I have the following DJango view
def company(request):
company_list = Company.objects.all()
output = serializers.serialize('json', company_list, fields=('name','phonenumber','email','companylogo'))
return HttpResponse(output, content_type="application/json")
it result as follows:
[{"pk": 1, "model": "test.company", "fields": {"companylogo": null, "phonenumber": "741.999.5554", "name": "Remax", "email": "home#remax.co.il"}}, {"pk": 4, "model": "test.company", "fields": {"companylogo": null, "phonenumber": "641-7778889", "name": "remixa", "email": "a#aa.com"}}, {"pk": 2, "model": "test.company", "fields": {"companylogo": null, "phonenumber": "658-2233444", "name": "remix", "email": "b#bbb.com"}}, {"pk": 7, "model": "test.company", "fields": {"companylogo": null, "phonenumber": "996-7778880", "name": "remix", "email": "a#aba.com"}}]
my questions:
1. can i control the order of the fields
2. can i change the name of the fields
3. I was expecting to see the result with indentation in the browser i.e. instead of one long line to see something like this:
[
{
"pk": 1,
"model": "test.company",
"fields":
{
"companylogo": null,
"phonenumber": "741.999.5554",
"name": "Remax",
"email": "home#remax.co.il"
}
},
{
"pk": 4,
"model": "test.company",
"fields":
{
"companylogo": null,
"phonenumber": "641-7778889",
"name": "remixa",
"email": "a#aa.com"
}
},
....
}
]
you can get pretty format in this way:
return JsonResponse(your_json_dict, json_dumps_params={'indent': 2})
django doc as the first comment say
Python (unrelated to Django and starting with 2.6) has a built in json library that can accomplish the indentation you require. If you are looking for something quick and dirty for debug purposes you could do something like this:
from django.http import HttpResponse
from django.core import serializers
import json
def company(request, pretty=False):
company_list = Company.objects.all()
output = serializers.serialize('json', company_list, fields=('name','phonenumber','email','companylogo'))
if pretty:
output = json.dumps(json.loads(output), indent=4))

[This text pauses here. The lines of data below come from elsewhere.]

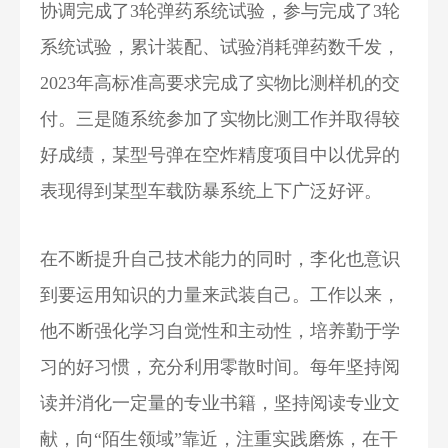
协调完成了3轮弹药系统试验，参与完成了3轮
系统试验，累计装配、试验消耗弹药数千发，
2023年高标准高要求完成了实物比测样机的交
付。三是随系统参加了实物比测工作并取得较
好成绩，某型号弹在空炸精度项目中以优异的
表现得到某型车载防暴系统上下广泛好评。
在不断提升自己技术能力的同时，李化也意识
到要运用知识的力量来武装自己。工作以来，
他不断强化学习自觉性和主动性，培养勤于学
习的好习惯，充分利用零散时间。每年坚持阅
读并消化一定量的专业书籍，坚持阅读专业文
献，向“陌生领域”靠近，注重实践磨炼，在干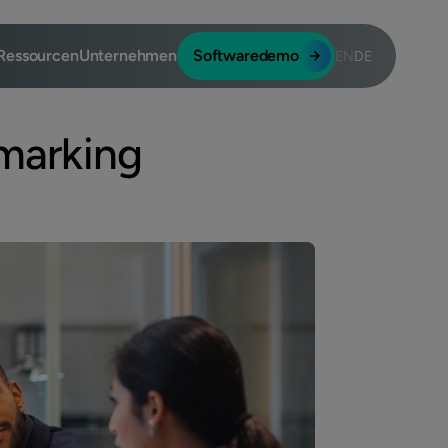
Ressourcen
Unternehmen
Softwaredemo
EN
DE
marking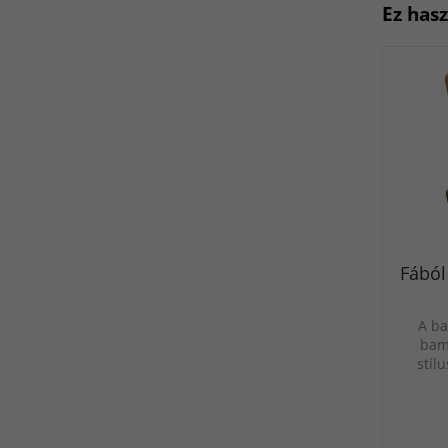
Ez has
Fából
A ba
bam
stíl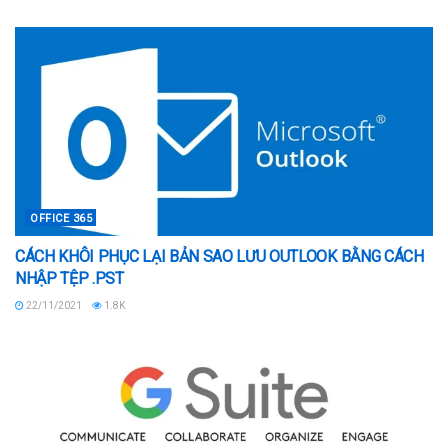
OFFICE 365
CÁCH KHÔI PHỤC LẠI BẢN SAO LƯU OUTLOOK BẰNG CÁCH
NHẬP TỆP .PST
22/11/2021
1.8K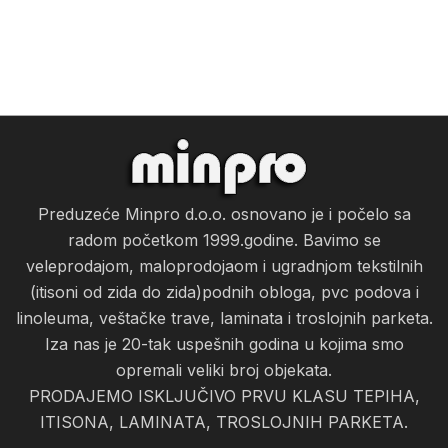
Preduzeće Minpro d.o.o. osnovano je i počelo sa
radom početkom 1999.godine. Bavimo se
veleprodajom, maloprodojaom i ugradnjom tekstilnih
(itisoni od zida do zida)podnih obloga, pvc podova i
linoleuma, veštačke trave, laminata i troslojnih parketa.
Iza nas je 20-tak uspešnih godina u kojima smo
opremali veliki broj objekata.
PRODAJEMO ISKLJUČIVO PRVU KLASU TEPIHA,
ITISONA, LAMINATA, TROSLOJNIH PARKETA.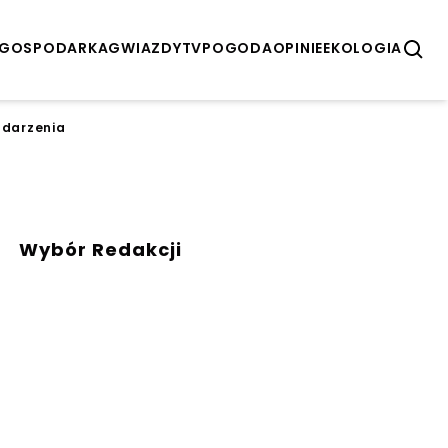
GOSPODARKA
GWIAZDY
TV
POGODA
OPINIE
EKOLOGIA
zdarzenia
Wybór Redakcji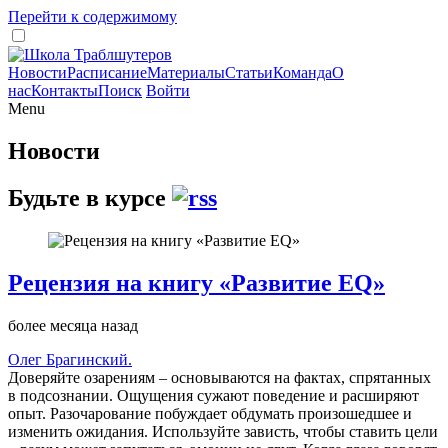
Перейти к содержимому
Новости
Расписание
Материалы
Статьи
Команда
О
нас
Контакты
Поиск
Войти
Menu
Новости
Будьте в курсе
Рецензия на книгу «Развитие EQ»
более месяца назад
Олег Брагинский.
Доверяйте озарениям – основываются на фактах, спрятанных
в подсознании. Ощущения сужают поведение и расширяют
опыт. Разочарование побуждает обдумать произошедшее и
изменить ожидания. Используйте зависть, чтобы ставить цели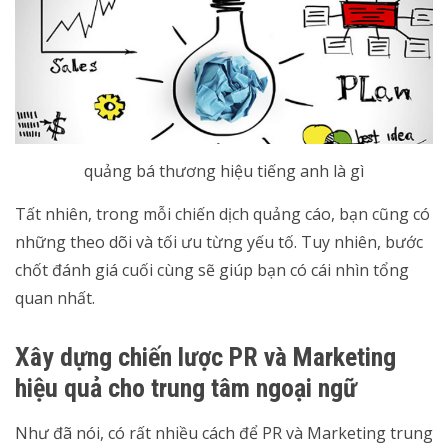
quảng bá thương hiệu tiếng anh là gì
Tất nhiên, trong mỗi chiến dịch quảng cáo, bạn cũng có
những theo dõi và tối ưu từng yếu tố. Tuy nhiên, bước
chốt đánh giá cuối cùng sẽ giúp bạn có cái nhìn tổng
quan nhất.
Xây dựng chiến lược PR và Marketing
hiệu quả cho trung tâm ngoại ngữ
Như đã nói, có rất nhiều cách để PR và Marketing trung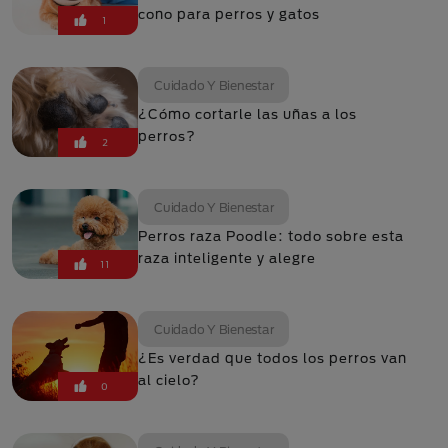
cono para perros y gatos
1
Cuidado Y Bienestar
¿Cómo cortarle las uñas a los
perros?
2
Cuidado Y Bienestar
Perros raza Poodle: todo sobre esta
raza inteligente y alegre
11
Cuidado Y Bienestar
¿Es verdad que todos los perros van
al cielo?
0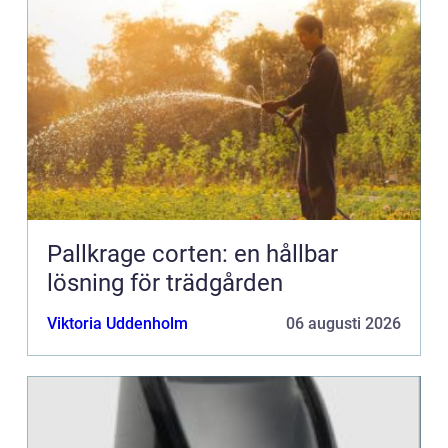
Pallkrage corten: en hållbar
lösning för trädgården
Viktoria Uddenholm
06 augusti 2026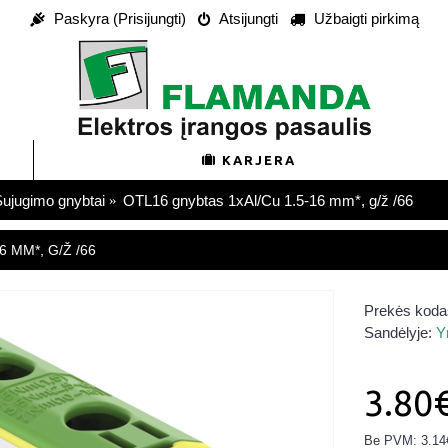
Paskyra (Prisijungti)
Atsijungti
Užbaigti pirkimą
KARJERA
ujugimo gnybtai
OTL16 gnybtas 1xAl/Cu 1.5-16 mm*, g/ž /66
 MM*, G/Ž /66
Prekės koda
Sandėlyje:
Y
3.80
Be PVM: 3.14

return HttpResponse(output, content_type="application/json")
But this is a performance issue if the Company model is large. I recommend taking Dan R's advice and use a browser plugin to parse and render the json or come up with some other client side solution. I have a script that takes in a json file and does exactly the same thing as the code above, reads in the json and prints it out with indent=4.
As for sorting your output, you can just use the order_by method on your query set:
def company(request):
company_list = Company.objects.order_by("sorting_field")
...
And if you always want that model sorted that way, you can use the ordering meta-class option:
class Company(models.Model):
class Meta:
ordering = ["sorting_field"]
...
As a final note, If your intent is to expose your models with a web service, I highly recommend taking a look at tastypie. It may help you in the long run as it provides many other convenient features that help towards that end.
With Django 1.7 I can get nicely indented JSON by using the indent parameter of the serializer. For instance, in a command that dumps data from my database:
self.stdout.write(serializers.serialize("json",
records,
indent=2))
The indent parameter has been in Django since version 1.5. The output I get looks like this:
[
{
"fields": {
"type": "something",
"word": "something else",
},
"model": "whatever",
"pk": 887060
},
{
"fields": {
"type": "something more",
"word": "and another thing",
},
"model": "whatever",
"pk": 887061
},
...
To order your records then you'd have to do what Kevin suggested and use order_by, or whatever method you want to order the records you pass to the serializer. For instance, I use itertools.chain to order different querysets that return instances of different models.
The serializer does not support ordering fields according to your preferences, or renaming them. You have to write your own code to do this or use an external tool.
JSON doesn't have indentation, it's simply structured data. Browsers or other tools may format the JSON so that it looks nice but by default it's not there. It's also not part of the JSON as the formatting is just how it looks on the screen. JSON is often processed by other code or services so they don't care about indentation, as long as the data is structured correctly.